Figure 2 Dolby Stereo

Figure 3 Dolby Digital 5.1

Dolby Digital EX
Dolby Digital EX takes the Dolby Digital 5.1-channel setup one step further with an additional center surround channel (reproduced through one or two speakers) for extra dimensional detail and an enveloping surround sound effect. Feature films originally released in Dolby Digital Surround EX (the cinema version) carry the encoded extra surround channel in their subsequent DVD releases, as well as onto 5.1-channel digital satellite and TV broadcasts.
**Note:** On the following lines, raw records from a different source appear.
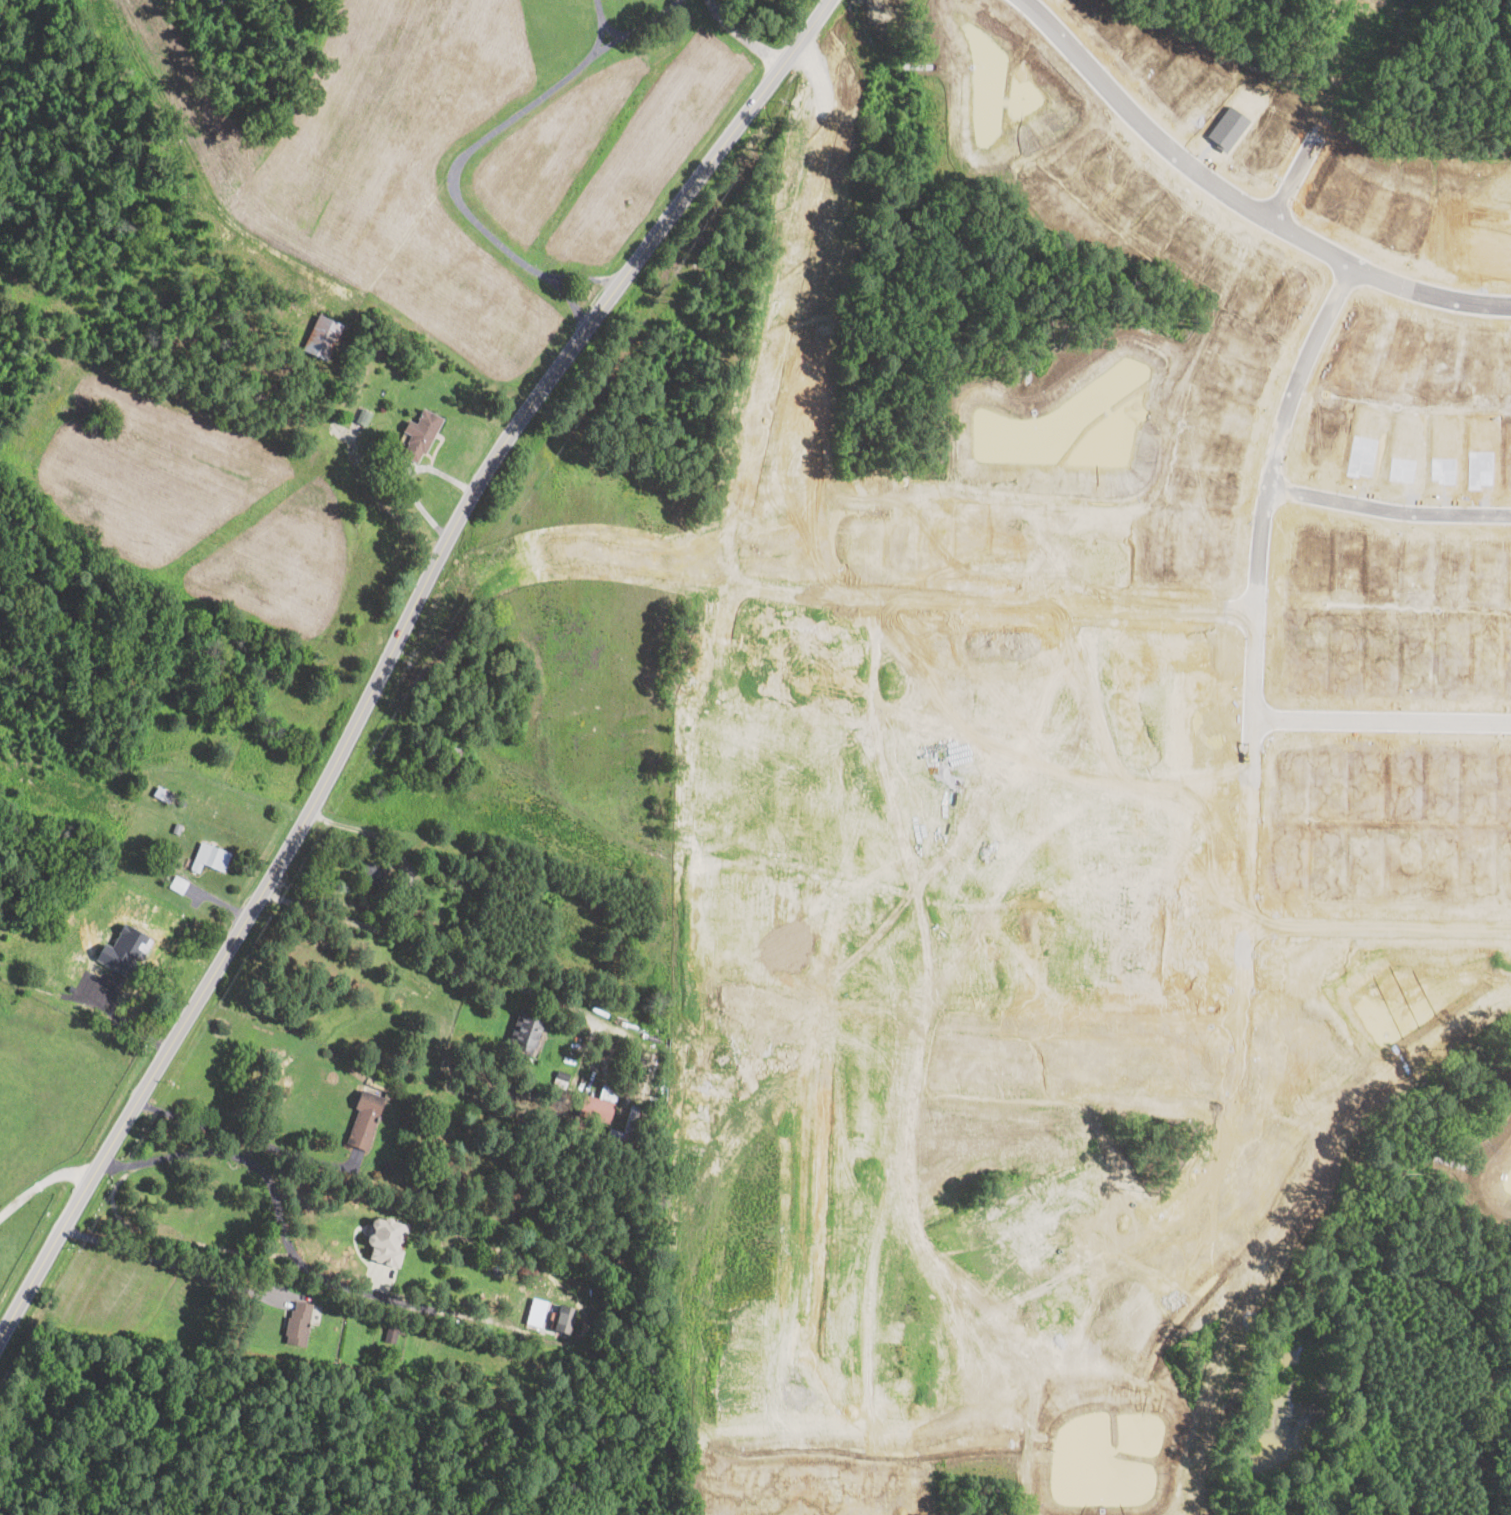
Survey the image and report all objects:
road: (600, 26)
road: (612, 29)
road: (476, 145)
road: (1296, 179)
road: (1235, 200)
road: (625, 282)
building: (322, 337)
building: (364, 415)
building: (421, 434)
road: (1392, 502)
road: (1257, 585)
road: (452, 594)
building: (270, 667)
building: (483, 684)
road: (1377, 720)
building: (452, 756)
building: (163, 794)
building: (76, 797)
building: (182, 802)
building: (177, 827)
road: (367, 830)
building: (210, 857)
building: (441, 871)
building: (381, 877)
building: (178, 883)
building: (79, 908)
building: (536, 911)
road: (1374, 921)
building: (14, 942)
building: (123, 949)
building: (1308, 969)
building: (113, 972)
building: (57, 985)
building: (71, 989)
road: (133, 1016)
building: (524, 1032)
building: (561, 1080)
building: (546, 1109)
building: (597, 1110)
building: (364, 1119)
road: (245, 1139)
building: (622, 1139)
road: (258, 1165)
building: (387, 1166)
road: (41, 1181)
building: (386, 1240)
road: (173, 1263)
building: (621, 1264)
building: (602, 1294)
building: (565, 1318)
building: (298, 1324)
building: (391, 1331)
building: (426, 1389)

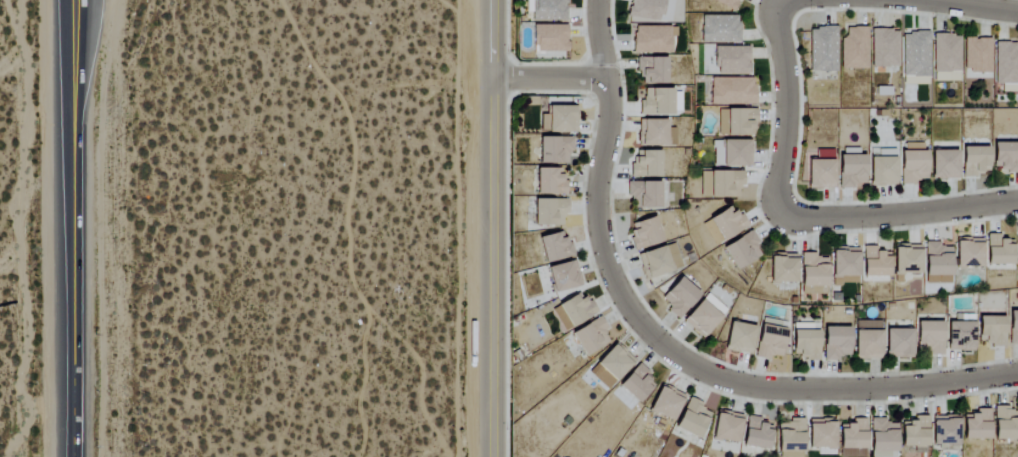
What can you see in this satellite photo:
building: (727, 3)
road: (975, 5)
building: (547, 10)
building: (645, 11)
building: (720, 29)
building: (549, 38)
road: (599, 38)
building: (653, 39)
building: (884, 48)
building: (822, 49)
building: (854, 49)
building: (915, 54)
building: (977, 55)
building: (946, 58)
building: (731, 60)
building: (652, 71)
road: (548, 77)
building: (732, 91)
building: (660, 101)
road: (786, 111)
road: (68, 117)
road: (77, 117)
building: (558, 119)
building: (736, 122)
building: (654, 133)
building: (554, 150)
building: (731, 153)
building: (1005, 156)
building: (975, 161)
building: (911, 163)
building: (646, 164)
building: (944, 164)
building: (851, 171)
building: (882, 171)
building: (820, 174)
building: (549, 182)
building: (720, 184)
building: (643, 194)
building: (549, 212)
road: (905, 213)
building: (725, 222)
road: (492, 228)
building: (644, 234)
building: (554, 247)
building: (1017, 247)
building: (742, 250)
building: (999, 250)
building: (968, 252)
building: (906, 259)
building: (658, 261)
building: (874, 262)
building: (937, 264)
building: (844, 266)
building: (782, 268)
building: (813, 274)
building: (563, 276)
building: (678, 297)
building: (576, 309)
building: (704, 315)
building: (1013, 327)
building: (991, 330)
building: (960, 333)
building: (590, 337)
building: (930, 337)
building: (739, 338)
building: (867, 340)
building: (804, 341)
building: (835, 342)
building: (898, 343)
road: (72, 345)
building: (614, 362)
road: (695, 365)
building: (636, 384)
building: (665, 403)
building: (692, 419)
building: (1005, 424)
building: (976, 425)
building: (726, 427)
building: (944, 430)
building: (757, 434)
building: (914, 434)
building: (822, 435)
building: (790, 438)
building: (852, 438)
building: (882, 438)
If your home theater system has a receiver or preamp/processor with Dolby Digital EX decoding and speakers to support 6.1 or 7.1 playback, you can hear Surround EX soundtracks as they were meant to be heard, with the increased realism created by the extra surround channel. As in the cinema, with regular 5.1-channel Dolby Digital playback no sonic information is lost (although you'll miss out on the heightened realism). Current Dolby Digital Surround EX soundtracks contain a digital flag that can automatically activate the EX decoding in a receiver or preamp/processor. For titles released prior to late 2001, however, you need to turn on the EX decoding manually.